Most likely the professor was talking loosely and his statement
means that the histogram of percentage scores resembled the
bell-shaped curve of a normal density function with average or
mean value of $40\%$ to $50\%$. Let us assume for convenience
that the professor said the average was exactly $50\%$. The
standard deviation of scores would have to be at most $16\%$
or so to ensure that only a truly exceptional over-achiever
would have scored more than $100\%$.
As an aside, in the US, raw scores on the GRE and SAT are
processed through a (possibly nonlinear) transformation so
that the histogram of reported scores is roughly bell-shaped
with mean $500$ and standard deviation $100$. The highest
reported score is $800$, and the smallest $200$. As the saying
goes, you get $200$ for filling in your name on the answer sheet.
At the high end, on the Quantitative GRE, a score of $800$ ranks
only at the $97$-th percentile.
What if the professor had said that there were no scores that were
a fraction of a percentage point, and that the histogram of
percentage scores matched a binomial distribution with mean $50$
exactly? Well, the possible percentage scores are $0\%$,
$1\%, \ldots, 100\%$ and so the binomial distribution in question
has parameters $(100, \frac{1}{2})$ with $P\{X = k\} = \binom{100}{k}/2^{100}$.
So, if $N$ denotes the number of students in the course, then
for each $k, 0 \leq k \leq 100$, $N\cdot P\{X = k\}$ students had a percentage score of $k\%$.
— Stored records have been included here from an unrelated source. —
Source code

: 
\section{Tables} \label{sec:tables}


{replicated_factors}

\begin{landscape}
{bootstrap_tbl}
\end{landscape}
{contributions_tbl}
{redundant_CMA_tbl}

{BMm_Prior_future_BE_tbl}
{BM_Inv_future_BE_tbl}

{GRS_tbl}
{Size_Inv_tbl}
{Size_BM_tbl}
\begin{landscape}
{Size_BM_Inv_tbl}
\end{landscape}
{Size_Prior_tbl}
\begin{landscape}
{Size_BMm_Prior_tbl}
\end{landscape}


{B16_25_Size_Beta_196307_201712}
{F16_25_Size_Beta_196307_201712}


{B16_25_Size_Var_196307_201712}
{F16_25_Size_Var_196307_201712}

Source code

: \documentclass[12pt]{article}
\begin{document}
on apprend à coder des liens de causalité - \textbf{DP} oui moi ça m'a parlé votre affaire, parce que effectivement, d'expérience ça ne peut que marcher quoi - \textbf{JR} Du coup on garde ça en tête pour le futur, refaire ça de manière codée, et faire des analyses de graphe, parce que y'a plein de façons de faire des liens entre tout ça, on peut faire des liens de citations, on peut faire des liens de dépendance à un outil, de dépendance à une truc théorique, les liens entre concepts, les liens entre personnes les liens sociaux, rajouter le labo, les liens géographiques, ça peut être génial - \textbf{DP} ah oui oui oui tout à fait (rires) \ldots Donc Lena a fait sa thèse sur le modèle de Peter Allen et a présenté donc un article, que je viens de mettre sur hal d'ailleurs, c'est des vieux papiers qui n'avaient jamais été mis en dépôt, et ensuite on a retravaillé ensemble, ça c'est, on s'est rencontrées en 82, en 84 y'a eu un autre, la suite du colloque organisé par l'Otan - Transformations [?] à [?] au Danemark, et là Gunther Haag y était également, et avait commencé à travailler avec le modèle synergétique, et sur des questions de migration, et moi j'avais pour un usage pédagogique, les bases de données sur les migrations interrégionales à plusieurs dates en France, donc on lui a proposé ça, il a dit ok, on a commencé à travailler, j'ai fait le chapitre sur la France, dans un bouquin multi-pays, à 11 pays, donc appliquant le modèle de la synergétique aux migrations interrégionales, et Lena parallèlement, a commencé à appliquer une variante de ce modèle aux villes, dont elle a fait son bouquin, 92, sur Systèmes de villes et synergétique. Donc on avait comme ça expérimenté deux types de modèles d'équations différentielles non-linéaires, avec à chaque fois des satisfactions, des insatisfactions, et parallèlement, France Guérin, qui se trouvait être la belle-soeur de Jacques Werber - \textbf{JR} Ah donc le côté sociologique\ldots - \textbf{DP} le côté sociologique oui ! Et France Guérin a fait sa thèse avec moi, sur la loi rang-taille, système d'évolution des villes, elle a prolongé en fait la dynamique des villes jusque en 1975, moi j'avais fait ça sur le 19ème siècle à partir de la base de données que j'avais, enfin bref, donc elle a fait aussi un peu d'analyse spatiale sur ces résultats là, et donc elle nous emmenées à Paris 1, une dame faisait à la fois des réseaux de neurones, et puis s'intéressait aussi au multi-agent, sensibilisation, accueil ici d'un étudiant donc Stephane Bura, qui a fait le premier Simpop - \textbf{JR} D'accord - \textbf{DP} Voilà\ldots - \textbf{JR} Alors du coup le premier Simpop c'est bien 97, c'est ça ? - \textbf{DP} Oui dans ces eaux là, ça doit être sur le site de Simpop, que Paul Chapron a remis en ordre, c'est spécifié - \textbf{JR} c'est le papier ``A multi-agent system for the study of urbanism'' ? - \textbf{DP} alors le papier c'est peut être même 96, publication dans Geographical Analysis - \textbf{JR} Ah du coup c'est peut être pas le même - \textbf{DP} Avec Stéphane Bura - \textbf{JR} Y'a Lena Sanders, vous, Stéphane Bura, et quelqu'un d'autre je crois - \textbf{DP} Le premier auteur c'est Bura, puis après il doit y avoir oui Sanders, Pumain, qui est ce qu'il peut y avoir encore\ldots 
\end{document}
Since $N\cdot P\{X = k\}$ must be an integer, and
$P\{X = 0\} = 1/2^{100}$, we conclude that $N$ is an integer
multiple of $2^{100}$. I am aware that physics classes are often
large these days,
but having $2^{100}$ in one class, even if it is subdivided
into sections, seems beyond the bounds of
plausibility! So I would say that your professor had his tongue
firmly embedded in his cheek when he made the statement.